Like the rest of us, sales managers and their teams are creatures of habit. In many ways, their routines and schedules are influenced by their environment, and change can be frustrating. With so many sales teams currently working remotely, managers need to be mindful of how such changes affect the day-to-day activities that keep their teams productive, such as offering praise and using technology. If they’re not careful, little things can get overlooked, and minor issues can result in a loss of morale or productivity. Here are a few things sales managers can do to successfully coach their teams when working in a remote environment:
- How often do team members stop you in the breakroom or lean over a partition to ask a question? When you work remotely, you lose this casual interaction. Some team members won’t want to send countless emails or texts. Instead, they will save their questions for one long email or bring them up in a group chat. This can waste time. Check in regularly. Let them know you’re available and ready to help whenever they need it.
- Working remotely, it can be difficult to give up authority. Since you can’t see your team at their desks or hear their calls, you could overreact not knowing the status of a project. While you should ask questions and keep track of their progress, it’s important to respect your team’s space. Despite our previous point to check in regularly, that doesn’t mean to blow up their phones or email every time a question pops up. Trust them to work at their own pace and keep a list of timely matters you can discuss in daily video chats.
- A little praise goes a long way to motivate team members, and nothing is more rewarding than public praise. In the office, it’s easy to acknowledge a job well done.
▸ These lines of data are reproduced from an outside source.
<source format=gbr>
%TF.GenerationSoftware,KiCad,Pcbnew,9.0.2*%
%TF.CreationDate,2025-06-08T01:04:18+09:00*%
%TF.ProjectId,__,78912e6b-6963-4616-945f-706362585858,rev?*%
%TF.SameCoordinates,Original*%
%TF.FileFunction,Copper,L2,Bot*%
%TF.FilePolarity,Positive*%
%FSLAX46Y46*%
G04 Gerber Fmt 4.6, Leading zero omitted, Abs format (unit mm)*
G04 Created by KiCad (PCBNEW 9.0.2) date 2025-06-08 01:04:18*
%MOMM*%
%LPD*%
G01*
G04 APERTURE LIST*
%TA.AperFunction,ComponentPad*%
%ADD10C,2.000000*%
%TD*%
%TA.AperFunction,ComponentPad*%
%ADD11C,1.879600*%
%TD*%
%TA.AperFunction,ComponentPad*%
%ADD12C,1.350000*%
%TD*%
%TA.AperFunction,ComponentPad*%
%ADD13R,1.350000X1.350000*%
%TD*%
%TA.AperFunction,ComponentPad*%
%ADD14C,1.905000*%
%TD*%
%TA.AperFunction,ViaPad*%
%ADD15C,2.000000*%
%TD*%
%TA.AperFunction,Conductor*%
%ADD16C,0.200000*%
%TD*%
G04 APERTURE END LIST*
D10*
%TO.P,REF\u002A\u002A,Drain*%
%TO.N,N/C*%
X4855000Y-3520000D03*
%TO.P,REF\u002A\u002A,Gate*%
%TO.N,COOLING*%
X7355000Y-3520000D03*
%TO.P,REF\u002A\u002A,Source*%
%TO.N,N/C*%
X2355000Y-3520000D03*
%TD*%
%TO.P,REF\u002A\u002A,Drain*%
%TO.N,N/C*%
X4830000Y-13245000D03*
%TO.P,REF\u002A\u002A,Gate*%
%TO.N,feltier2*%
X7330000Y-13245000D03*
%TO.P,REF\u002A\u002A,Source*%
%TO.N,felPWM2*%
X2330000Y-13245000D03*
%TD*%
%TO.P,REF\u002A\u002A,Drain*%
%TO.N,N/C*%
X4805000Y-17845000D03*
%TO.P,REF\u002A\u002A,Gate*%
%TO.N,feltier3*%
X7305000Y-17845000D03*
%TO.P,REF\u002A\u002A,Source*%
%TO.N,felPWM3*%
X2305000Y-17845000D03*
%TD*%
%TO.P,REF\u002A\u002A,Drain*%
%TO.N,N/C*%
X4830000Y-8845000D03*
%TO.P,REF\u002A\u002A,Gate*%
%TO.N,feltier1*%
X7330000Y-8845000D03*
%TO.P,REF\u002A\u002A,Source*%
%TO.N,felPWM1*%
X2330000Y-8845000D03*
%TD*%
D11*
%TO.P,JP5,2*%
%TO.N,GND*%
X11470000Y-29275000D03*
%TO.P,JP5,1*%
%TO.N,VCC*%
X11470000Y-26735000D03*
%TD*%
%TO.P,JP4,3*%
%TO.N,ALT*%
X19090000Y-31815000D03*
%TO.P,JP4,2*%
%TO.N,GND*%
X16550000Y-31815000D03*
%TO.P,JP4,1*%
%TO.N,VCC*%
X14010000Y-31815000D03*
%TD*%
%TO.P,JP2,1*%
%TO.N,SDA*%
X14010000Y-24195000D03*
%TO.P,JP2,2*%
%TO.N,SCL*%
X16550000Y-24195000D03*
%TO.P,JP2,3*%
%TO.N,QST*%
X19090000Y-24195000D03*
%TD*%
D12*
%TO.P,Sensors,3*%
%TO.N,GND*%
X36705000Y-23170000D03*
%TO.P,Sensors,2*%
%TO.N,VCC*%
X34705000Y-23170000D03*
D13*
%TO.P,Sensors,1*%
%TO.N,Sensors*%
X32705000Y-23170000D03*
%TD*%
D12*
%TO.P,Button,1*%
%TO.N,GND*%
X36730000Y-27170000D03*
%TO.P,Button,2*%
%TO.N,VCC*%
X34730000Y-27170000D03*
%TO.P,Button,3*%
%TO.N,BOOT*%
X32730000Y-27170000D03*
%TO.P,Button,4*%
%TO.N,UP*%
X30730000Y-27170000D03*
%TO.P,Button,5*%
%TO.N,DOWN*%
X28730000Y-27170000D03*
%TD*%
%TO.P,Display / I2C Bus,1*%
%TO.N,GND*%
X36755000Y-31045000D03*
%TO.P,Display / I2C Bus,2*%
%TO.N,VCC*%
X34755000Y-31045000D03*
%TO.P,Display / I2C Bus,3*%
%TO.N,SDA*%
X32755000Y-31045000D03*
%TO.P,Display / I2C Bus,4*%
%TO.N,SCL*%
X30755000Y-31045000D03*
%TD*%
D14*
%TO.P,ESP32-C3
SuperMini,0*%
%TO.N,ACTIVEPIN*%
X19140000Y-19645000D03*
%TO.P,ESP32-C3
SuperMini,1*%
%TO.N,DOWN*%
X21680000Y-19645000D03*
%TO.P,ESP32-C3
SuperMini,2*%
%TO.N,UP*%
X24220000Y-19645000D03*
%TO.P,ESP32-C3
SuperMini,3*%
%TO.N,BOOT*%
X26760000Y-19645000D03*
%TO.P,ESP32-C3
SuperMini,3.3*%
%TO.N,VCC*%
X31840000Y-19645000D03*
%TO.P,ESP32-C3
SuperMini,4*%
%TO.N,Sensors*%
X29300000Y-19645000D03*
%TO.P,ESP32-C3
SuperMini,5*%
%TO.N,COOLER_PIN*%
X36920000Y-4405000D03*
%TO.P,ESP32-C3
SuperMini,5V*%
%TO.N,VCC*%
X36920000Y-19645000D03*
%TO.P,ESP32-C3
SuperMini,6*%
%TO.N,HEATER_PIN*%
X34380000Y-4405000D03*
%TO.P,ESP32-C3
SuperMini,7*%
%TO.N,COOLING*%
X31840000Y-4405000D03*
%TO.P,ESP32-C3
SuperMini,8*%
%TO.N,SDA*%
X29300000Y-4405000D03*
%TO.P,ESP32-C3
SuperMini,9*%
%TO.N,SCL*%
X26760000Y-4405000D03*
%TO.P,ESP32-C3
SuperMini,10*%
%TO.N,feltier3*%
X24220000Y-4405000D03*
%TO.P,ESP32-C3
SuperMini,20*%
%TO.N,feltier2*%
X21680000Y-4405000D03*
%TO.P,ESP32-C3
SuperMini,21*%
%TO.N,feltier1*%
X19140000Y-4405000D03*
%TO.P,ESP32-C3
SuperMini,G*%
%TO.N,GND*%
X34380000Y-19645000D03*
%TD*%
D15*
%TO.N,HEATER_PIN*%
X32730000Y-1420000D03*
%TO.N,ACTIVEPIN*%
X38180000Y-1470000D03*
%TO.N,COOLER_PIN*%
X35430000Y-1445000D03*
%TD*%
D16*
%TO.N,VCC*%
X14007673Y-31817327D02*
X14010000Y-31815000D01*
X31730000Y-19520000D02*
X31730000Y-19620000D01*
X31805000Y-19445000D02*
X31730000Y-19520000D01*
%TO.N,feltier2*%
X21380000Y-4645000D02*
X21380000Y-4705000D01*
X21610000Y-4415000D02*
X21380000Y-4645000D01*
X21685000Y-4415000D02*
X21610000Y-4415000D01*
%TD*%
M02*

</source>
Working remotely, it can get overlooked. Also, while it’s nice to hear these things individually, it’s more meaningful when shared. Mention specific team members in group chats or conference calls for a morale boost that benefits them all.
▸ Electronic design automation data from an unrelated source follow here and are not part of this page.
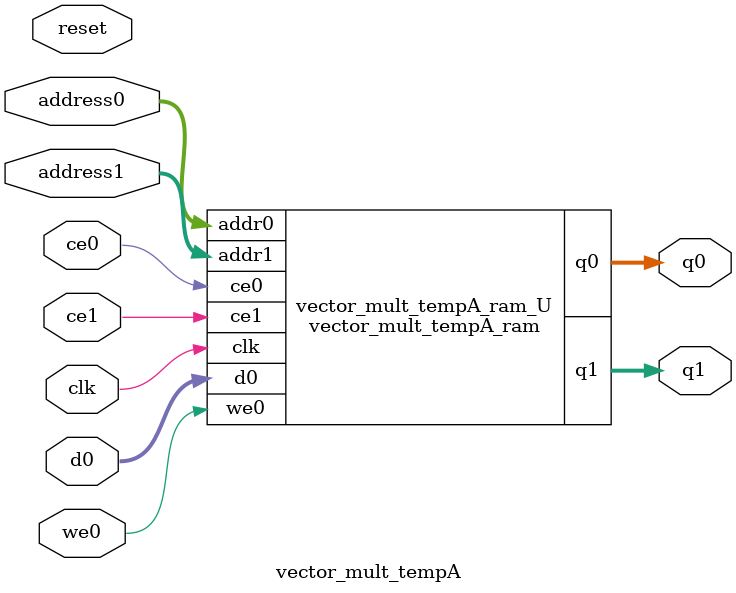
<source format=v>

`timescale 1 ns / 1 ps
module vector_mult_tempA_ram (addr0, ce0, d0, we0, q0, addr1, ce1, q1,  clk);

parameter DWIDTH = 32;
parameter AWIDTH = 3;
parameter MEM_SIZE = 8;

input[AWIDTH-1:0] addr0;
input ce0;
input[DWIDTH-1:0] d0;
input we0;
output reg[DWIDTH-1:0] q0;
input[AWIDTH-1:0] addr1;
input ce1;
output reg[DWIDTH-1:0] q1;
input clk;

(* ram_style = "distributed" *)reg [DWIDTH-1:0] ram[0:MEM_SIZE-1];




always @(posedge clk)  
begin 
    if (ce0) 
    begin
        if (we0) 
        begin 
            ram[addr0] <= d0; 
            q0 <= d0;
        end 
        else 
            q0 <= ram[addr0];
    end
end


always @(posedge clk)  
begin 
    if (ce1) 
    begin
            q1 <= ram[addr1];
    end
end


endmodule


`timescale 1 ns / 1 ps
module vector_mult_tempA(
    reset,
    clk,
    address0,
    ce0,
    we0,
    d0,
    q0,
    address1,
    ce1,
    q1);

parameter DataWidth = 32'd32;
parameter AddressRange = 32'd8;
parameter AddressWidth = 32'd3;
input reset;
input clk;
input[AddressWidth - 1:0] address0;
input ce0;
input we0;
input[DataWidth - 1:0] d0;
output[DataWidth - 1:0] q0;
input[AddressWidth - 1:0] address1;
input ce1;
output[DataWidth - 1:0] q1;



vector_mult_tempA_ram vector_mult_tempA_ram_U(
    .clk( clk ),
    .addr0( address0 ),
    .ce0( ce0 ),
    .d0( d0 ),
    .we0( we0 ),
    .q0( q0 ),
    .addr1( address1 ),
    .ce1( ce1 ),
    .q1( q1 ));

endmodule


</source>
- In person, others can hear our tone of voice and see our faces and mannerisms. Without these, as in online communication, it can be easy to sound short, impatient, or even angry. A jocular comment, like “Walter is taking his sweet time on that proposal,” might elicit smiles in the office, but it can sound like a reprimand in a group chat or text. Though often frowned upon in professional settings, simple emojis can make a big difference.
- In the office, technology issues can be corrected with gentle reminders, but this can be time consuming when remote. This is especially true with advanced collaborative tools such as Microsoft Teams, Zoom, and WebEx that make your job easier than ever but can seem complicated to some team members, especially if not used every day. To avoid a loss of productivity, managers should ensure their team members are up to date on the technology.
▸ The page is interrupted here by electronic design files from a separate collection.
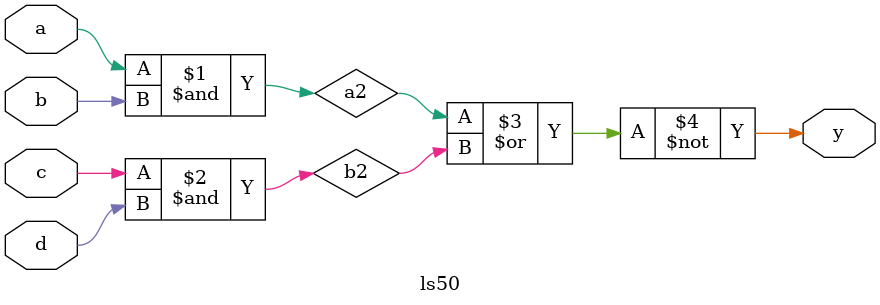
<source format=v>
/*
  MIT License

  Copyright (c) 2019 Richard Eng

  Permission is hereby granted, free of charge, to any person obtaining a copy
  of this software and associated documentation files (the "Software"), to deal
  in the Software without restriction, including without limitation the rights
  to use, copy, modify, merge, publish, distribute, sublicense, and/or sell
  copies of the Software, and to permit persons to whom the Software is
  furnished to do so, subject to the following conditions:

  The above copyright notice and this permission notice shall be included in all
  copies or substantial portions of the Software.

  THE SOFTWARE IS PROVIDED "AS IS", WITHOUT WARRANTY OF ANY KIND, EXPRESS OR
  IMPLIED, INCLUDING BUT NOT LIMITED TO THE WARRANTIES OF MERCHANTABILITY,
  FITNESS FOR A PARTICULAR PURPOSE AND NONINFRINGEMENT. IN NO EVENT SHALL THE
  AUTHORS OR COPYRIGHT HOLDERS BE LIABLE FOR ANY CLAIM, DAMAGES OR OTHER
  LIABILITY, WHETHER IN AN ACTION OF CONTRACT, TORT OR OTHERWISE, ARISING FROM,
  OUT OF OR IN CONNECTION WITH THE SOFTWARE OR THE USE OR OTHER DEALINGS IN THE
  SOFTWARE.
*/

/*
  74LS50
  ------
  Dual 2-Wide 2-Input And-Or-Invert Gates (One Gate Expandable)
  
  Pinout
  ------
          _______
         |       |
     a1 -| 1  14 |- VCC
     a2 -| 2  13 |- b1
     b2 -| 3  12 |- _x1
     c2 -| 4  11 |- x1
     d2 -| 5  10 |- d1
     y2 -| 6   9 |- c1
    GND -| 7   8 |- y1
         |_______|
*/
`default_nettype none

module ls50
(
    input wire  a, b, c, d,
    output wire y
);

wire a2, b2;
and(a2, a, b);
and(b2, c, d);
nor(y, a2, b2);

// TODO: What's the purpose with x1 and _x1?

endmodule
`default_nettype wire

</source>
- So much of a modern sales teams’ work is the accumulation and use of data. From reports and dashboards in your CRM to performance declines and conversion rates, the teams that are best equipped to share and read the data will often be the most productive. As with all technology, don’t assume team members are up to speed or have the necessary rights and privileges. Managers should ensure each team member can quickly access the data they need to do their jobs efficiently from their remote locations.
While working remotely will present challenges, it shouldn’t result in a loss of motivation or productivity. In many ways, today’s tech was specifically designed for collaborating, making it easier to work together, no matter where we are. Successful managers know that, in the office, this collaboration takes many forms, including individual or group coaching sessions. However, sales coaching is never just a set activity. It’s all encompassing, throughout the day and week. Used correctly, the technology makes it easier to stay connected and coach your team no matter how far apart you may be.